Validate a deployment stack from a local template, using deny settings.

az stack mg validate --name StackName --management-group-id myMg --template-file azuredeploy.json --deny-settings-mode denyDelete --deny-settings-excluded-actions Microsoft.Compute/virtualMachines/write --deny-settings-excluded-principals "test1 test2" --location westus --action-on-unmanage deleteResources

Validate a deployment stack from a local template, apply deny settings to child scope.

az stack mg validate --name StackName --management-group-id myMg --template-file azuredeploy.json --deny-settings-mode denyDelete --deny-settings-excluded-actions Microsoft.Compute/virtualMachines/write --deny-settings-apply-to-child-scopes --location westus --action-on-unmanage deleteResources

Required Parameters

--action-on-unmanage --aou

Defines what happens to resources that are no longer managed after the stack is updated or deleted.

Accepted values: deleteAll, deleteResources, detachAll
--deny-settings-mode --dm

Define which operations are denied on resources managed by the stack.

Accepted values: denyDelete, denyWriteAndDelete, none
--location -l

The location to store deployment stack.

--management-group-id -m

The management group id to create stack at.

--name -n

The name of the deployment stack.

Optional Parameters

--bse --bypass-stack-out-of-sync-error

Flag to bypass service errors that indicate the stack resource list is not correctly synchronized.

Accepted values: false, true
Default value: False
--cs --deny-settings-apply-to-child-scopes

DenySettings will be applied to child scopes.

Default value: False
--deny-settings-excluded-actions --ea

List of role-based management operations that are excluded from the denySettings. Up to 200 actions are permitted.

--deny-settings-excluded-principals --ep

List of AAD principal IDs excluded from the lock. Up to 5 principals are permitted.

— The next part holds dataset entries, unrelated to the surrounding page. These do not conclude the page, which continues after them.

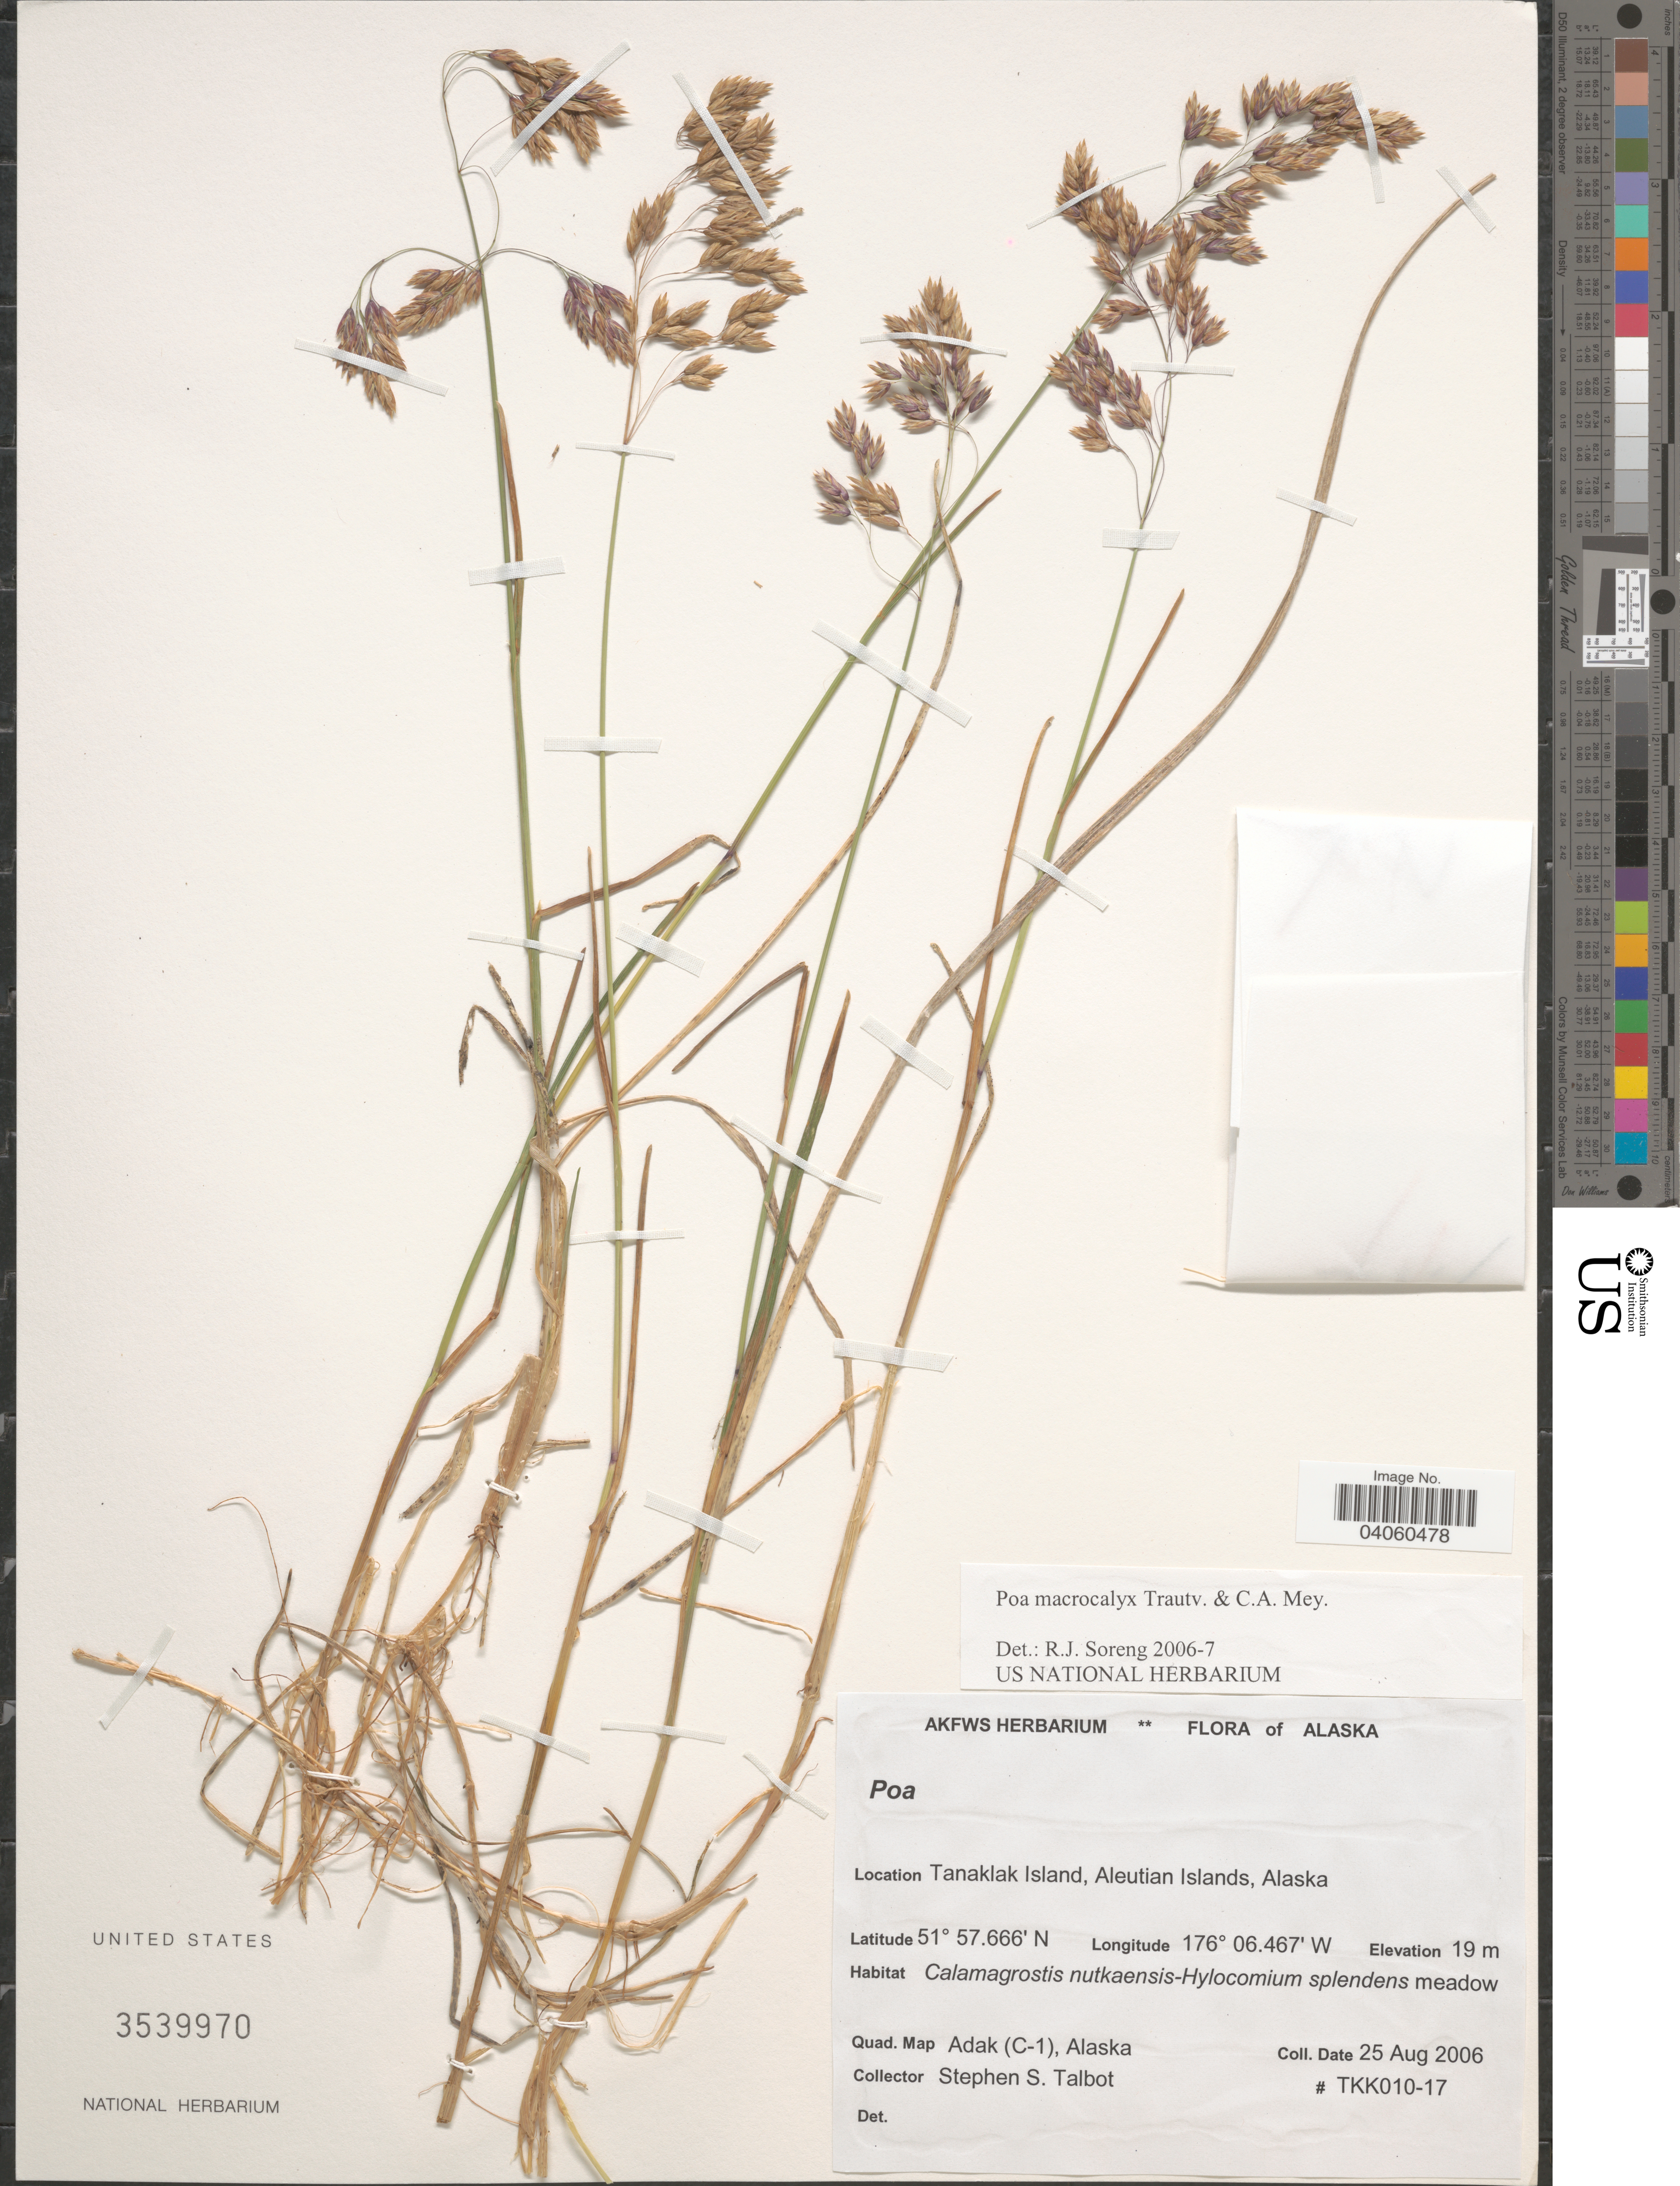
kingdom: Plantae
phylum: Tracheophyta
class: Liliopsida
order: Poales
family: Poaceae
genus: Poa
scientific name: Poa macrocalyx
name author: Trautv. & C.A. Mey.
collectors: S. S. Talbot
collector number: TKK010-17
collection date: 2006-08-25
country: United States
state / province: Alaska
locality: Tanaklak Island, Aleutian Islands. Quad. Map Adak (C-1).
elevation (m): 19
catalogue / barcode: US 3539970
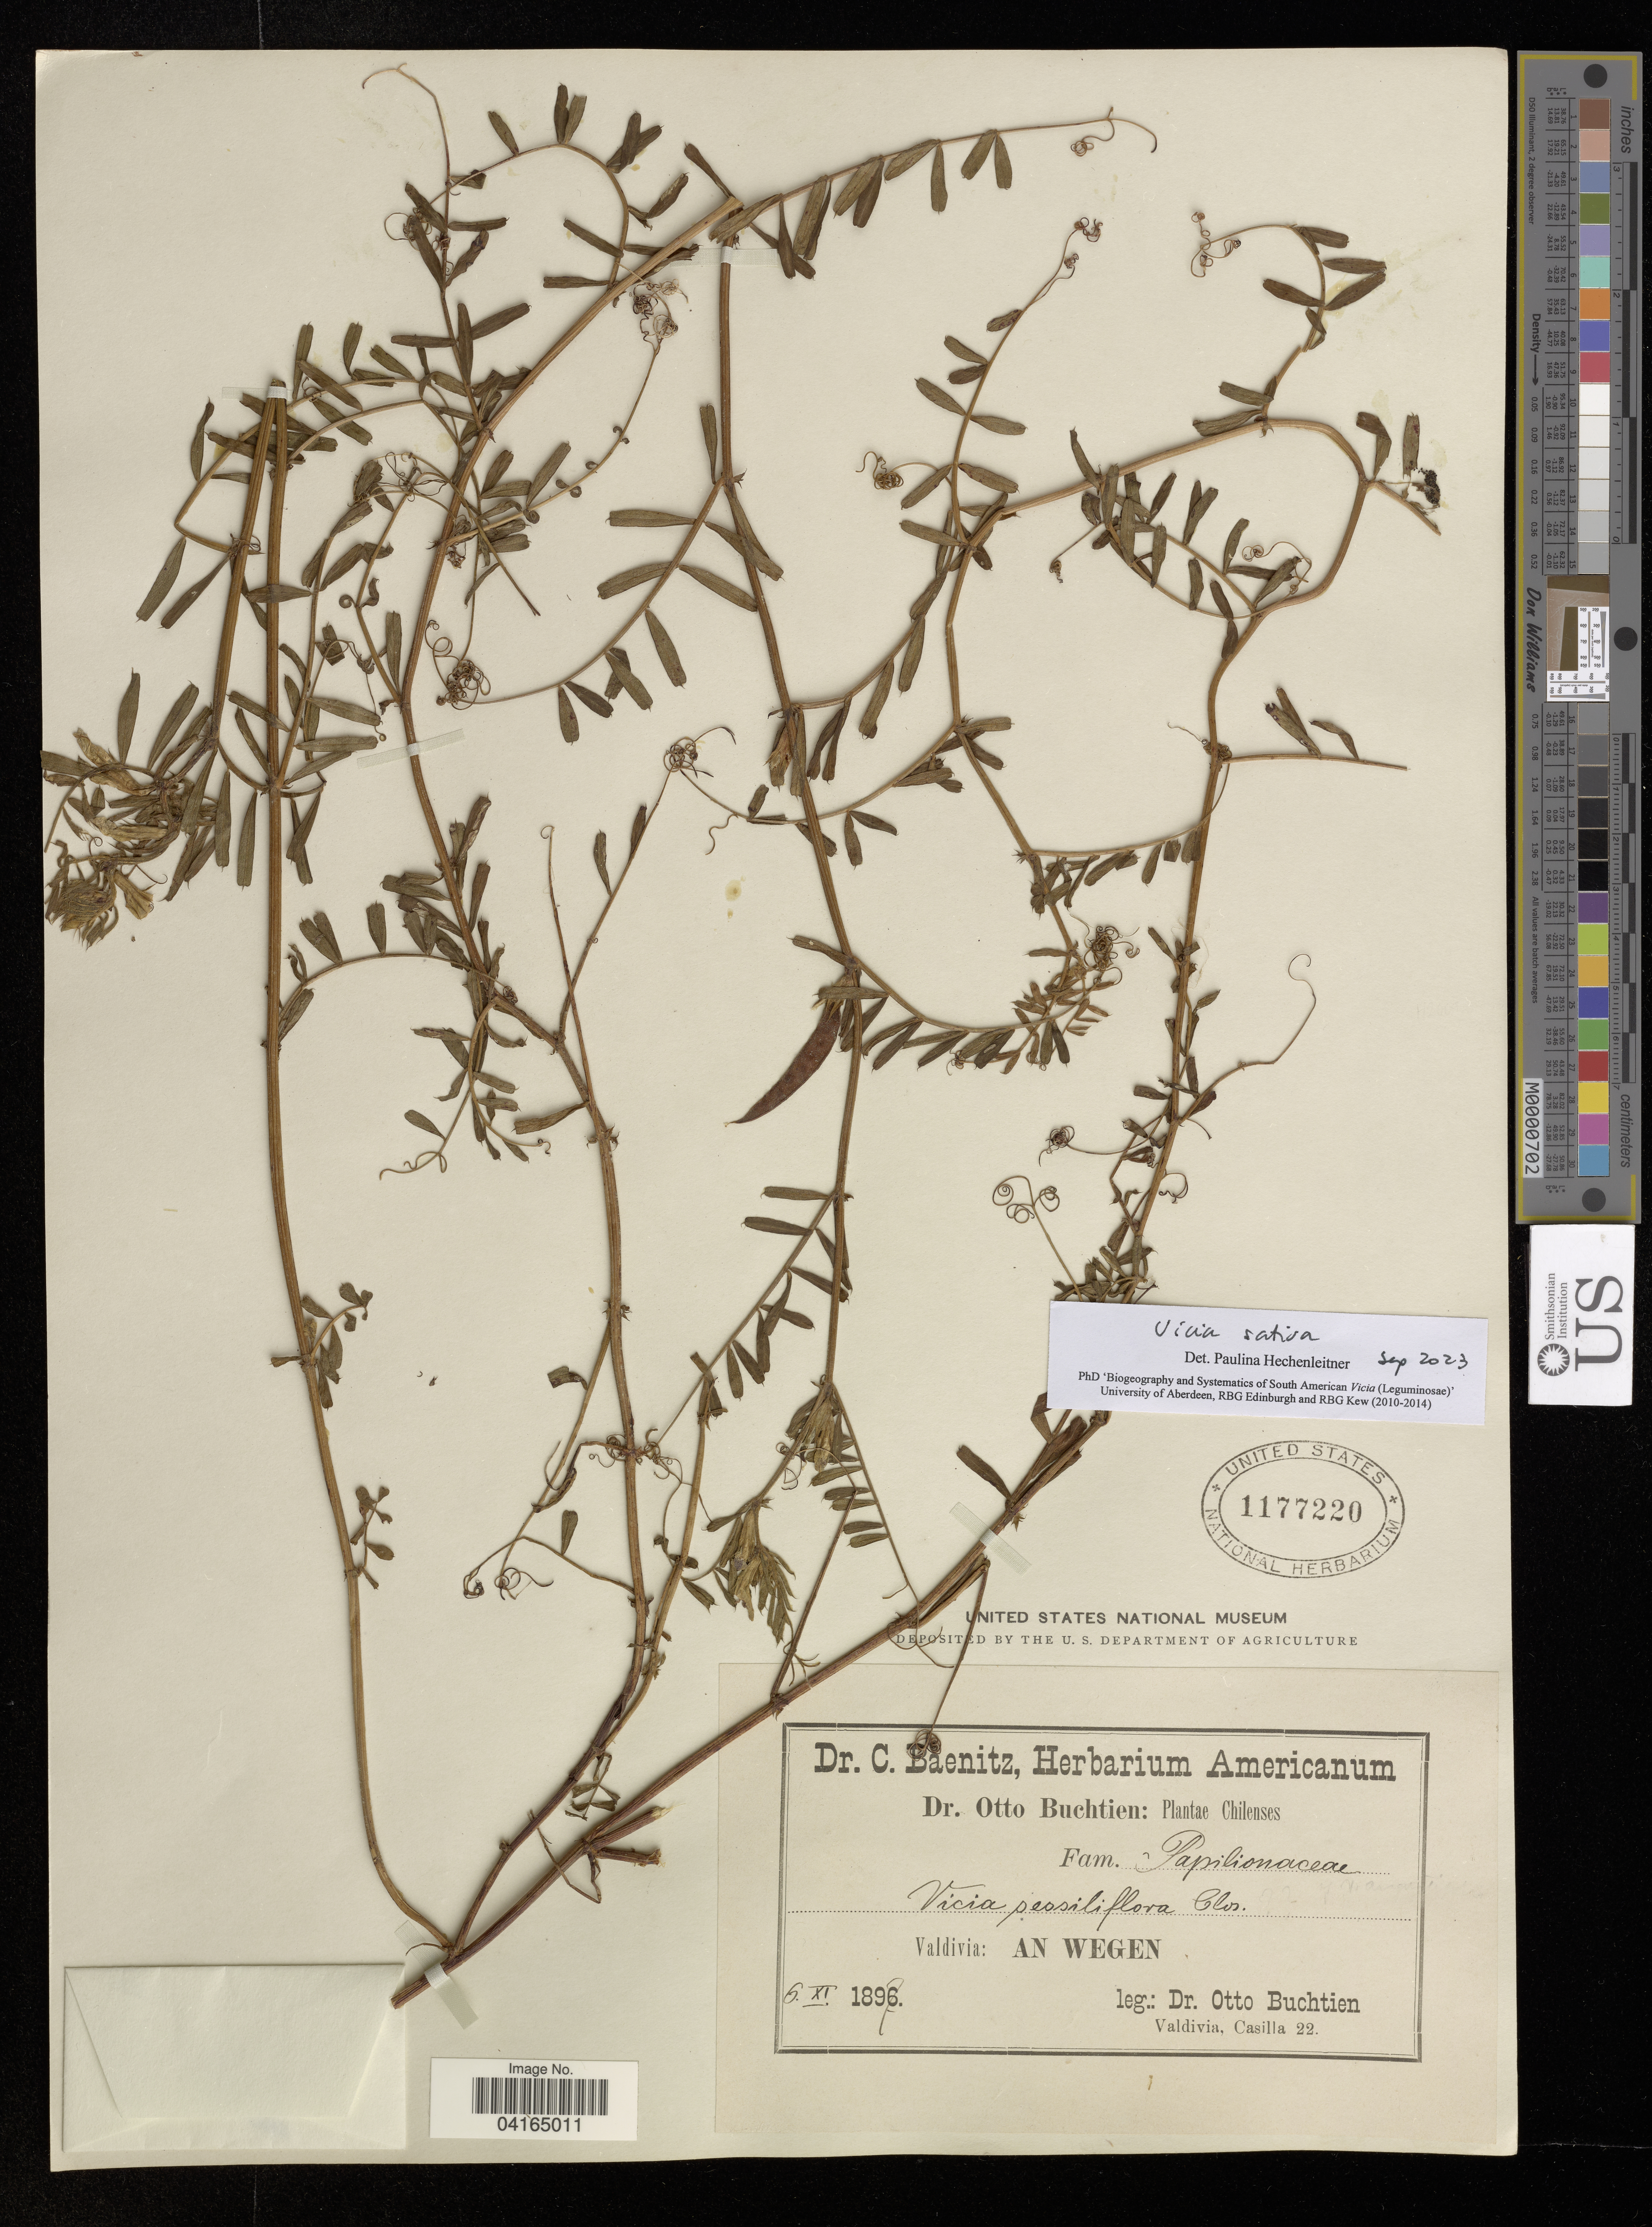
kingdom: Plantae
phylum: Tracheophyta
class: Magnoliopsida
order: Fabales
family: Fabaceae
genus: Vicia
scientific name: Vicia sativa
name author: L.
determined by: Hechenleitner, Paulina, RBG Edinburgh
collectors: O. Buchtien & C. Valdivia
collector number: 22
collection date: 1897-11-06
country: Chile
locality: Valdivia: An Wegen.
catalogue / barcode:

--deployment-subscription --ds

The scope at which the initial deployment should be created. If a scope is not specified, it will default to the scope of the deployment stack.

--description

The description of deployment stack.

--parameters -p

Parameters may be supplied from a file using the @{path} syntax, a JSON string, or as <KEY=VALUE> pairs. Parameters are evaluated in order, so when a value is assigned twice, the latter value will be used. It is recommended that you supply your parameters file first, and then override selectively using KEY=VALUE syntax.

--query-string -q

The query string (a SAS token) to be used with the template-uri in the case of linked templates.

--tags

Space-separated tags: key[=value] [key[=value] ...]. Use "" to clear existing tags.

--template-file -f

A path to a template file or Bicep file in the file system.

--template-spec -s

The template spec resource id.

--template-uri -u

A uri to a remote template file.

Global Parameters
--debug

Increase logging verbosity to show all debug logs.

--help -h

Show this help message and exit.

--only-show-errors

Only show errors, suppressing warnings.

--output -o

Output format.

Accepted values: json, jsonc, none, table, tsv, yaml, yamlc
Default value: json
--query

JMESPath query string. See http://jmespath.org/ for more information and examples.

--subscription

Name or ID of subscription. You can configure the default subscription using az account set -s NAME_OR_ID.

--verbose

Increase logging verbosity. Use --debug for full debug logs.